Well, actually…no. Cranick didn’t act rationally, he acted stupidly. A homeowner has no excuse for leaving his home without fire fighting services when it only costs him $75 annually to secure it. I have no sympathy for this guy.
But this gets to one of the main problems with libertarians: they tend to make dubious assumptions about human behavior. They think “OF COURSE nobody would willingly go without fire department protection. Take away the government and the individual citizens acting in their own interest will produce a collectively positive result.” Well, guess what? People aren’t always rational. Many are quite stupid and short-sighted. And the ability of individuals to mitigate the poor decision making of their neighbors is subject to various constraints, including access to information (people in this thread seem to assume that anyone in the community could have found out or cared to find out whether Cranick had paid his annual fee).
I’m actually not opposed to the system in place in Obion Co., TN, given the sparse population and limited resources available. But if you’re advocating small government (not you personally), you’re necessarily accepting that certain people will inevitably make bad choices that they have to suffer the consequences for, even if the consequences are dire and pitiable. If you believe this is the way things should be, don’t try to gloss over the negatives with some half-assed “no true Scotsman” argument.
You’re not talking about this thread, right? Because they did have the budget to bring their firetruck right to the Cranick’s house, but declined to water his house since he’d not paid the $75 fee.
(And, risking redundancy, be aware I’m neither condemning the fire department nor condoning the Cranick’s delinquency. I’m condemning the hyper-libertarian mindset that led to this and that makes America the laughing-stock of the Western world.)
I don’t think so. What the department did was very foolish, and if kept up borders on the suicidal. Who do you think would end up the scapegoat if neglecting a fire the way they did this one lets it get out control? And as I said, this is practically begging for someone to lose it and start killing fire fighters. We could very easily have been talking about “the Cranick mass shooting” today.
Duh. “In a libertarian world.” A different universe with different people with different instincts.
Right, because no one in the perfect libertarian world ever forgets anything. All your brains are perfect.
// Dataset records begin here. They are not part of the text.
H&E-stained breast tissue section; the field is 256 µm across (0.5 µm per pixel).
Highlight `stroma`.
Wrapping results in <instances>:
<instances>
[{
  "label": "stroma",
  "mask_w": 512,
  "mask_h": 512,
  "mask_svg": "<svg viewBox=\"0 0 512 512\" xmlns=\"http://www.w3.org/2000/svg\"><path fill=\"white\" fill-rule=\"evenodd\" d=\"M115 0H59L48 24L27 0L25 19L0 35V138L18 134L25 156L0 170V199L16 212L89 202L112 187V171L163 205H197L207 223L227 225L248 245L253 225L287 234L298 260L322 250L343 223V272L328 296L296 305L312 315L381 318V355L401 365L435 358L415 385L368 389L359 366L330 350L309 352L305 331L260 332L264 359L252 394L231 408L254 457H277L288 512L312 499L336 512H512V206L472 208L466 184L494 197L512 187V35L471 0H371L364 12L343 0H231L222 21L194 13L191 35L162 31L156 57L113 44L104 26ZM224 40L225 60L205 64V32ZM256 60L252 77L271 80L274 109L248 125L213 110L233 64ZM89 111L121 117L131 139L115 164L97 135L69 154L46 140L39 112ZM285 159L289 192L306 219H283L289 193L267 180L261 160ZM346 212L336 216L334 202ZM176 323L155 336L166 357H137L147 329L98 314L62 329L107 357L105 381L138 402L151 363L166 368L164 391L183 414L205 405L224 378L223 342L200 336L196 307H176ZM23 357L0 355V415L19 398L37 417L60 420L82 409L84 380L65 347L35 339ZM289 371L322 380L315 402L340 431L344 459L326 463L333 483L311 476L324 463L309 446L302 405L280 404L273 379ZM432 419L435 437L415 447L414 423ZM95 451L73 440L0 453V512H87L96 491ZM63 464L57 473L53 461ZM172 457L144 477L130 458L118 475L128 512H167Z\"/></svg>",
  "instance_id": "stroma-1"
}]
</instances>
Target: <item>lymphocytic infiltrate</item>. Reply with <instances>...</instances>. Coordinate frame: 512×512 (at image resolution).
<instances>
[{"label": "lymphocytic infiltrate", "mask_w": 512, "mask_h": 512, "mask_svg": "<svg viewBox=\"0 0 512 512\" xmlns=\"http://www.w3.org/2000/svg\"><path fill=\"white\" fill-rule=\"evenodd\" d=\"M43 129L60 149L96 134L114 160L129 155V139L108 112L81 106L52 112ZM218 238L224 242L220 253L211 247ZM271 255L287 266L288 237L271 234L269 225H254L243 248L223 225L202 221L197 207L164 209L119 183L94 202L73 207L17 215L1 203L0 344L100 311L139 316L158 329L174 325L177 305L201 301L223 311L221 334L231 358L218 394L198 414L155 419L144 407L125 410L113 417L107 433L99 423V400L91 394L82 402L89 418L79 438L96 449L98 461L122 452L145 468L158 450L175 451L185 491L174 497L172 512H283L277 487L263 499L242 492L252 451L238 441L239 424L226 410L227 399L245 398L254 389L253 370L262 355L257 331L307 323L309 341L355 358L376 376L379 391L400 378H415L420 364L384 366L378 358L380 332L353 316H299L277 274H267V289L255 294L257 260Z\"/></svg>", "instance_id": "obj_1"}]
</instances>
Oh, if only those stupid liberals who want things would all be destroyed by their own imperfection, that you & yours could inherit the earth & make it perfect & Godly!
Of course, when you get older & start forgetting things, you’ll become a “liberal” too. :eek:
[/snark] And I forgot this is not the Pit.
Actually, no, they had no way to know that. Why do all of these libertarians assume that we all know everything & are up in each others’ business? Libertarian solutions don’t work because no one has complete information.
People, if they are conscious & free, act rationally based on their understanding of the situation. This is a “by definition” thing in macroeconomics. To an economist, saying someone acted irrationally & stupidly, & thus deserve their poor outcome, is just after-the-fact moralizing & excuse-making.